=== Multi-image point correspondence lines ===

- - -

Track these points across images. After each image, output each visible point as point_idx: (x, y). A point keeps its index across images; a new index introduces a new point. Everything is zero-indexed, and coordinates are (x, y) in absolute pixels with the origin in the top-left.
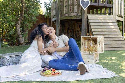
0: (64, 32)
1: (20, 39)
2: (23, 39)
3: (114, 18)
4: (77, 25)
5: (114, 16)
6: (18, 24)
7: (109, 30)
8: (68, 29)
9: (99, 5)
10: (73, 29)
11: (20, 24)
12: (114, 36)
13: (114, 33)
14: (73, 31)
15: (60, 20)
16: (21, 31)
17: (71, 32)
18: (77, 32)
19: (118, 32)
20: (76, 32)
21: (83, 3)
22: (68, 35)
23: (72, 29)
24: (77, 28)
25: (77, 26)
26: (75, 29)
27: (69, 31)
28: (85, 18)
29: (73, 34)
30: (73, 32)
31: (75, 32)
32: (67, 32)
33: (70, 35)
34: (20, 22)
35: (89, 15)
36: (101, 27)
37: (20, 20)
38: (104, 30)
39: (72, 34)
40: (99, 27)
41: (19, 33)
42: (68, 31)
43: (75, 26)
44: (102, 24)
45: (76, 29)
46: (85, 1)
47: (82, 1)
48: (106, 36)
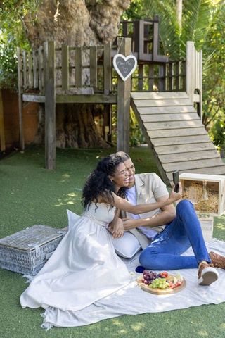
3: (190, 99)
4: (87, 110)
5: (188, 95)
7: (184, 132)
8: (66, 121)
10: (78, 122)
12: (198, 147)
13: (196, 139)
14: (78, 126)
15: (56, 104)
17: (74, 129)
18: (88, 129)
20: (85, 129)
21: (122, 64)
22: (66, 137)
23: (74, 121)
24: (88, 118)
25: (87, 113)
26: (83, 122)
27: (69, 128)
29: (79, 134)
30: (79, 128)
31: (82, 129)
32: (63, 129)
33: (70, 137)
35: (135, 95)
36: (166, 125)
38: (173, 133)
39: (77, 132)
40: (162, 126)
42: (65, 126)
43: (81, 114)
45: (86, 120)
46: (126, 59)
47: (119, 59)
48: (181, 149)
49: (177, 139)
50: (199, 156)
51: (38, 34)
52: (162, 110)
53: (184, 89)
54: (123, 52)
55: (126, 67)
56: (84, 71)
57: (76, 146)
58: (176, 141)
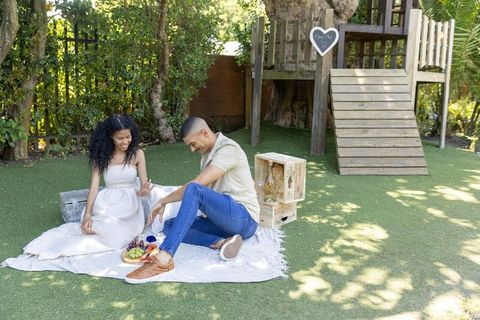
0: (283, 107)
1: (161, 128)
2: (170, 129)
3: (409, 77)
5: (407, 73)
6: (156, 92)
7: (384, 115)
8: (294, 99)
9: (386, 32)
11: (160, 91)
13: (396, 124)
16: (163, 108)
19: (408, 122)
21: (320, 37)
27: (296, 106)
28: (323, 79)
29: (307, 113)
31: (310, 109)
33: (297, 116)
34: (159, 87)
35: (334, 72)
36: (362, 106)
37: (160, 81)
38: (367, 115)
39: (304, 112)
40: (356, 106)
41: (159, 113)
44: (365, 97)
46: (325, 32)
47: (317, 33)
48: (371, 133)
49: (370, 122)
50: (392, 143)
51: (275, 11)
52: (363, 89)
53: (402, 66)
54: (322, 24)
55: (324, 41)
56: (287, 46)
57: (302, 126)
58: (370, 124)
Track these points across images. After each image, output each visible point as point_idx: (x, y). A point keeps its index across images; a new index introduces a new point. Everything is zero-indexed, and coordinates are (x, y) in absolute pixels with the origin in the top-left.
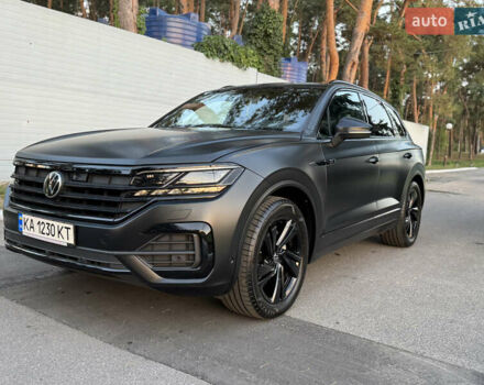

- - -

=== Your objective ===
Write out all of the lines above exactly as they appear, leaving out the pictures.

=== Result ===
Track these points across images. After each image, output each visible point as point_idx: (x, y). A point keeps its index across images; a new index introduces a new point. Everything is zero-indexed, and coordinates are (x, y) in absolute pixels with the origin in the top-left.
0: (64, 32)
1: (20, 39)
2: (23, 39)
3: (114, 18)
4: (77, 25)
5: (114, 16)
6: (18, 24)
7: (109, 30)
8: (68, 29)
9: (99, 5)
10: (73, 29)
11: (20, 24)
12: (114, 36)
13: (114, 33)
14: (73, 31)
15: (60, 20)
16: (21, 31)
17: (71, 32)
18: (77, 32)
19: (118, 32)
20: (76, 32)
21: (83, 3)
22: (68, 35)
23: (72, 29)
24: (77, 28)
25: (77, 26)
26: (75, 29)
27: (69, 31)
28: (85, 18)
29: (73, 34)
30: (73, 32)
31: (75, 32)
32: (67, 32)
33: (70, 35)
34: (20, 22)
35: (89, 15)
36: (101, 27)
37: (20, 20)
38: (104, 30)
39: (72, 34)
40: (99, 27)
41: (19, 33)
42: (68, 31)
43: (75, 26)
44: (102, 24)
45: (76, 29)
46: (85, 1)
47: (82, 1)
48: (106, 36)
3: (190, 99)
4: (87, 110)
5: (188, 95)
7: (184, 132)
8: (66, 121)
10: (78, 122)
12: (198, 147)
13: (196, 139)
14: (78, 126)
15: (56, 104)
17: (74, 129)
18: (88, 129)
20: (85, 129)
21: (122, 64)
22: (66, 137)
23: (74, 121)
24: (88, 118)
25: (87, 113)
26: (83, 122)
27: (69, 128)
29: (79, 134)
30: (79, 128)
31: (82, 129)
32: (63, 129)
33: (70, 137)
35: (135, 95)
36: (166, 125)
38: (173, 133)
39: (77, 132)
40: (162, 126)
42: (65, 126)
43: (81, 114)
45: (86, 120)
46: (126, 59)
47: (119, 59)
48: (181, 149)
49: (177, 139)
50: (199, 156)
51: (38, 34)
52: (162, 110)
53: (184, 89)
54: (123, 52)
55: (126, 67)
56: (84, 71)
57: (76, 146)
58: (176, 141)
0: (283, 107)
1: (161, 128)
2: (170, 129)
3: (409, 77)
5: (407, 73)
6: (156, 92)
7: (384, 115)
8: (294, 99)
9: (386, 32)
11: (160, 91)
13: (396, 124)
16: (163, 108)
19: (408, 122)
21: (320, 37)
27: (296, 106)
28: (323, 79)
29: (307, 113)
31: (310, 109)
33: (297, 116)
34: (159, 87)
35: (334, 72)
36: (362, 106)
37: (160, 81)
38: (367, 115)
39: (304, 112)
40: (356, 106)
41: (159, 113)
44: (365, 97)
46: (325, 32)
47: (317, 33)
48: (371, 133)
49: (370, 122)
50: (392, 143)
51: (275, 11)
52: (363, 89)
53: (402, 66)
54: (322, 24)
55: (324, 41)
56: (287, 46)
57: (302, 126)
58: (370, 124)
Track these points across images. After each image, output each visible point as point_idx: (x, y). A point keeps its index across images; a new index introduces a new point. Everything is zero-indexed, and coordinates are (x, y) in absolute pixels with the origin in the top-left.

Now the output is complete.